(Dataset entries)
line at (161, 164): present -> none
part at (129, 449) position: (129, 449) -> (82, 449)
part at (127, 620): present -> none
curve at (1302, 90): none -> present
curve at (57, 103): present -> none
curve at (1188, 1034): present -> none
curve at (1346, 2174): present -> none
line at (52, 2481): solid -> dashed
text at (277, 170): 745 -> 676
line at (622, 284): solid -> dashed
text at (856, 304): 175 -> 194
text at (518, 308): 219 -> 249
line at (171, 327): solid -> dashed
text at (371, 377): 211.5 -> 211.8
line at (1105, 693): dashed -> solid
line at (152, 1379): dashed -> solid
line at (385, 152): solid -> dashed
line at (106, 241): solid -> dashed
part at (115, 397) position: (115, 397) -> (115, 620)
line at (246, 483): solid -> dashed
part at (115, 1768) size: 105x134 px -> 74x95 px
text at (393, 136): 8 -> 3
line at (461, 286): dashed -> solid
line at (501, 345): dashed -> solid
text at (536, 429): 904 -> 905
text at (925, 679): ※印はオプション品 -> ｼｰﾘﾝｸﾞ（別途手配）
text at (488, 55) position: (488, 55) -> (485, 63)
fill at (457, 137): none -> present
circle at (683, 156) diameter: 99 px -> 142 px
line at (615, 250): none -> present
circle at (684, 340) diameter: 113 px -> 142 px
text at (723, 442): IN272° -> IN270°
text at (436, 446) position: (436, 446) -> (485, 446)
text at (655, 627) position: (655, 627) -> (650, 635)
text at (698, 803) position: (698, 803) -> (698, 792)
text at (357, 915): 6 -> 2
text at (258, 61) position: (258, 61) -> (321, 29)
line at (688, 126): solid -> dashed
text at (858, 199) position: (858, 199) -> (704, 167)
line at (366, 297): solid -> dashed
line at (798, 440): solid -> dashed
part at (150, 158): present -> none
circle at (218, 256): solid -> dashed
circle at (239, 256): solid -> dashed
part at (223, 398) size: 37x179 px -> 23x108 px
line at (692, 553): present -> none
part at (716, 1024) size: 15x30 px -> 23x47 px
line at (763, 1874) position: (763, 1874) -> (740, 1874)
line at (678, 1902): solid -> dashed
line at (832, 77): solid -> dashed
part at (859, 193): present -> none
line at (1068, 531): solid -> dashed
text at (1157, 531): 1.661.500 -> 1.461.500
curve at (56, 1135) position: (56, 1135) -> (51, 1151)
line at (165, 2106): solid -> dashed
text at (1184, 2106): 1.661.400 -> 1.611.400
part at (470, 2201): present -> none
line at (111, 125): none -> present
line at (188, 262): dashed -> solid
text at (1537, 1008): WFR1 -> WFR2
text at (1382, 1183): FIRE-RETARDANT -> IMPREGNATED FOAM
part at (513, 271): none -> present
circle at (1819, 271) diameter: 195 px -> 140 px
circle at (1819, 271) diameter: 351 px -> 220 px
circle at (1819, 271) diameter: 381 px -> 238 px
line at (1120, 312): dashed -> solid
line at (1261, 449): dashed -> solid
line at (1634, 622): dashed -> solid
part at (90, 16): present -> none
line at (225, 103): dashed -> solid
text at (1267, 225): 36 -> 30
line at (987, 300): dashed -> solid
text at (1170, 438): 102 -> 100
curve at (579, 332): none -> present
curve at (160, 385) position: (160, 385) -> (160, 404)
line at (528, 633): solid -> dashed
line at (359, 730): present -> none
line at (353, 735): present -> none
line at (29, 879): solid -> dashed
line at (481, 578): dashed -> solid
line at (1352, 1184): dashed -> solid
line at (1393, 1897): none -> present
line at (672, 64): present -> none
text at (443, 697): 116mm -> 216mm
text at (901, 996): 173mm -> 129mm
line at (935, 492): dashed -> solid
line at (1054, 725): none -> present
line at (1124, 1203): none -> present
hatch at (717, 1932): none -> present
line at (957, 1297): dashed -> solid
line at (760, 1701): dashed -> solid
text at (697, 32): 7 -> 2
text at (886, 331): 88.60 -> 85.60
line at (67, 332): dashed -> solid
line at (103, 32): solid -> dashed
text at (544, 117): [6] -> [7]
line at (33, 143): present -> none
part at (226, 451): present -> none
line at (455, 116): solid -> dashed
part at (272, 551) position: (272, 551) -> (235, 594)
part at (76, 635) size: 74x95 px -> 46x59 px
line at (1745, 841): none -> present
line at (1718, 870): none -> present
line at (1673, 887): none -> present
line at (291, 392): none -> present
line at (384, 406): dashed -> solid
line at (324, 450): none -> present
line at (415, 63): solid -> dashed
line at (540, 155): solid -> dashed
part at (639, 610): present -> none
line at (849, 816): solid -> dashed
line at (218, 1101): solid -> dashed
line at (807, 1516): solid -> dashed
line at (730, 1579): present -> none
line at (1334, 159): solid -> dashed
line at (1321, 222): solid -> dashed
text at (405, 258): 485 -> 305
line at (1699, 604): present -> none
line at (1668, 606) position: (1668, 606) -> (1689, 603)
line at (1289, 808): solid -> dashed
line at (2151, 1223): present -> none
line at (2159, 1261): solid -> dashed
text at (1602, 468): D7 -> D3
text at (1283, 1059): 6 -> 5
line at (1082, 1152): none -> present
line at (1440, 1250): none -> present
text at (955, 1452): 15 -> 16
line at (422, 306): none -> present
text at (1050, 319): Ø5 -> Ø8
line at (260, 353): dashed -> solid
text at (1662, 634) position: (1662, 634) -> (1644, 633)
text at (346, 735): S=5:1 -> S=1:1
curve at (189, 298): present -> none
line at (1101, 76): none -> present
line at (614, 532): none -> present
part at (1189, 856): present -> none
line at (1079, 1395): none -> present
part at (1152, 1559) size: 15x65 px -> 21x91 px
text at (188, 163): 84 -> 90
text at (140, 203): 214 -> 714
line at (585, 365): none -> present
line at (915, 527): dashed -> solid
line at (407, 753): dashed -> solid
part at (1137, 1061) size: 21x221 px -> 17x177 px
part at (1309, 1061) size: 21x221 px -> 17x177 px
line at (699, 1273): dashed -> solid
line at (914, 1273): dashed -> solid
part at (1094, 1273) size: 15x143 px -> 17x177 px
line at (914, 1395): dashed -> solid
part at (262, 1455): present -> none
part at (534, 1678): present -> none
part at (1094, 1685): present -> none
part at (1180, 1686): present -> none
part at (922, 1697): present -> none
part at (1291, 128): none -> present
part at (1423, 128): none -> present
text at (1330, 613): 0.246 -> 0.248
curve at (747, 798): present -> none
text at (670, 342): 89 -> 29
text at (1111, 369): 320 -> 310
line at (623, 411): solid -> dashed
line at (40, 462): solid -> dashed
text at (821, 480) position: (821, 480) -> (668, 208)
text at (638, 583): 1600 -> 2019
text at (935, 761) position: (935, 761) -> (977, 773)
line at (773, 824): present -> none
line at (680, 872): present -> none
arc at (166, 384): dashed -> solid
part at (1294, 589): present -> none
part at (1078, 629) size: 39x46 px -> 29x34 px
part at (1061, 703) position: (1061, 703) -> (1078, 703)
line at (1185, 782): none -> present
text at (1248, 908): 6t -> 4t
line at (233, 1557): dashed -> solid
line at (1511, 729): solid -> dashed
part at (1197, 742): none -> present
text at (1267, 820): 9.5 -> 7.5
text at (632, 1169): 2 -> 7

» Instruction
How many lines in the material above contain the string "diameter"? Reply with the number only.

» Answer to this task
5